§ AUSGANGSTEXT:
+---+
Die meisten psychischen Störungen gehen mit emotionalen, motivationalen und kognitiven Beeinträchtigungen einher. Gleichzeitig treten diese Beeinträchtigungen auch als unerwünschte Arzneimittelwirkungen (UAW) unter Psychopharmakotherapie auf. In funktionell-bildgebenden Untersuchungen konnte die pharmakologische Modulation von neurofunktionellen motivationalen, emotionalen und kognitiven Komponenten durch Psychopharmaka aufgeklärt werden. Diese Untersuchungen bilden eine erste Grundlage für mögliche neurofunktionelle Mechanismen zur Ätiopathogenese dieser UAWs. Gerade im Hinblick auf die aktuelle Diskussion zu Absetz- und Entzugsphänomenen von Antidepressiva ist festzuhalten, dass die Beeinträchtigungen bei einigen Betroffenen auch noch Jahre nach dem Absetzen persistieren können. Das bekannteste Beispiel hierfür ist das Syndrom ‚Post SSRI Sexual Dys-function‘ (PSSD), das neben einer sexuellen Funktionsstörung auch eine reduzierte emotionale Reaktivität sowie kognitive und neurologische Symptome umfasst. Erste Fallberichte wurden bereits in den 90er Jahren veröffentlicht; im Juni 2019 entschied die European Medici-nes Agency, dass die betroffenen Produktinformationen angepasst werden müssen.
+---+
Gespeicherte Dateneinträge
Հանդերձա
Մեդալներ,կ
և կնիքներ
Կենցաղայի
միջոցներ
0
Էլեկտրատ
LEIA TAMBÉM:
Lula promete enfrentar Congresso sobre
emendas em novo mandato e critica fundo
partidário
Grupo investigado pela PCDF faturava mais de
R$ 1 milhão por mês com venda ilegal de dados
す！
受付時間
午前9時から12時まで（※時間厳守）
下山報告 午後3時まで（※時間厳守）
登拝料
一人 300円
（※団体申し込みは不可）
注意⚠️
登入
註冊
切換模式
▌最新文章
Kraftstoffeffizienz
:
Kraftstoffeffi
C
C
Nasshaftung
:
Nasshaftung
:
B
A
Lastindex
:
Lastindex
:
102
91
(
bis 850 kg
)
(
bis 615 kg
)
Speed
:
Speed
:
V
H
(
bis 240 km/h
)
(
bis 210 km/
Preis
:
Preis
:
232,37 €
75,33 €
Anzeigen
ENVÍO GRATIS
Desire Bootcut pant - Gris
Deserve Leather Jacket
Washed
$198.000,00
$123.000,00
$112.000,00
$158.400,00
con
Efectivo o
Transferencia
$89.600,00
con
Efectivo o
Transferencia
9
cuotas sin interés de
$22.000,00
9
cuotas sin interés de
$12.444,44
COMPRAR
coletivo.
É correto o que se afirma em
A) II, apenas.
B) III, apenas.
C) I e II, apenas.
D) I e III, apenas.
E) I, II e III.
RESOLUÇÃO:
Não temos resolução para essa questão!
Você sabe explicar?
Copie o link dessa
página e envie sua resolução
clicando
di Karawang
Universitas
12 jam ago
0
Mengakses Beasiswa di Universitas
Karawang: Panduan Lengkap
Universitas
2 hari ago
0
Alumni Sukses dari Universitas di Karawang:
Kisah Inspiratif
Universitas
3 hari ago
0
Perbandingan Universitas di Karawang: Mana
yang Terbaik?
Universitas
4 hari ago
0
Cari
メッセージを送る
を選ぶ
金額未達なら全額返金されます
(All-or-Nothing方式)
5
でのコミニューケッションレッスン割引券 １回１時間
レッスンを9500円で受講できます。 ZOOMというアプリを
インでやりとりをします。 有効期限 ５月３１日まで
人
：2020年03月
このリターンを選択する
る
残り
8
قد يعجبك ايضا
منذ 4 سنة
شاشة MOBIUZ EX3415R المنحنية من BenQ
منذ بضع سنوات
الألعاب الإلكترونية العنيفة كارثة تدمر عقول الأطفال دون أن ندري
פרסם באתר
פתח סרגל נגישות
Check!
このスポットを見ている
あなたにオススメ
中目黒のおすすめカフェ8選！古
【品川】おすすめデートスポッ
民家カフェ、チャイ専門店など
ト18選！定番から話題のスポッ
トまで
+---+
§ ARBEITSAUFTRAG A: Wann wurden laut dem Text über Psychopharmaka die ersten Fallberichte zu PSSD veröffentlicht?
§ ARBEITSAUFTRAG B: Welche Symptome umfasst das Syndrom PSSD nach dem Text über Psychopharmaka? Nenne alle.
§ ARBEITSAUFTRAG C: Führe den Text über Psychopharmaka im Anschluss an seinen letzten Satz weiter.

§ ERGEBNIS A: In den 90er Jahren.

§ ERGEBNIS B:
- eine sexuelle Funktionsstörung
- eine reduzierte emotionale Reaktivität
- kognitive Symptome
- neurologische Symptome

§ ERGEBNIS C:
Trotz der Evidenz zu persistierenden UAWs werden die Beschwerden in der ärztlichen Konsultation oftmals nicht berücksichtigt. Für die Betroffenen gehen die Beschwerden jedoch mit einer Beeinträchtigung in mehreren Lebensbereichen und einer deutlichen Reduktion der Lebensqualität einher. Betroffene sehen sich oftmals mit der Empfehlung einer erneuten Verordnung von Psychopharmaka konfrontiert. In diesem Symposium sollen daher nicht nur Ergebnisse der neurofunktionellen Untersuchungen zur monoaminergen Neuromodulation motivationalen Verhaltens und sexueller Reaktionen vorgestellt werden. Durch die Beiträge zweier Betroffener sollen diese Ergebnisse durch Berichte hinsichtlich der alltäglichen Beeinträchtigungen in einen klinischen Kontext gestellt werden.
17:30 Uhr
Pharmakologische Modulation neurofunktioneller Signaturen sexueller Motivation
Heiko Graf, Ulm (Germany)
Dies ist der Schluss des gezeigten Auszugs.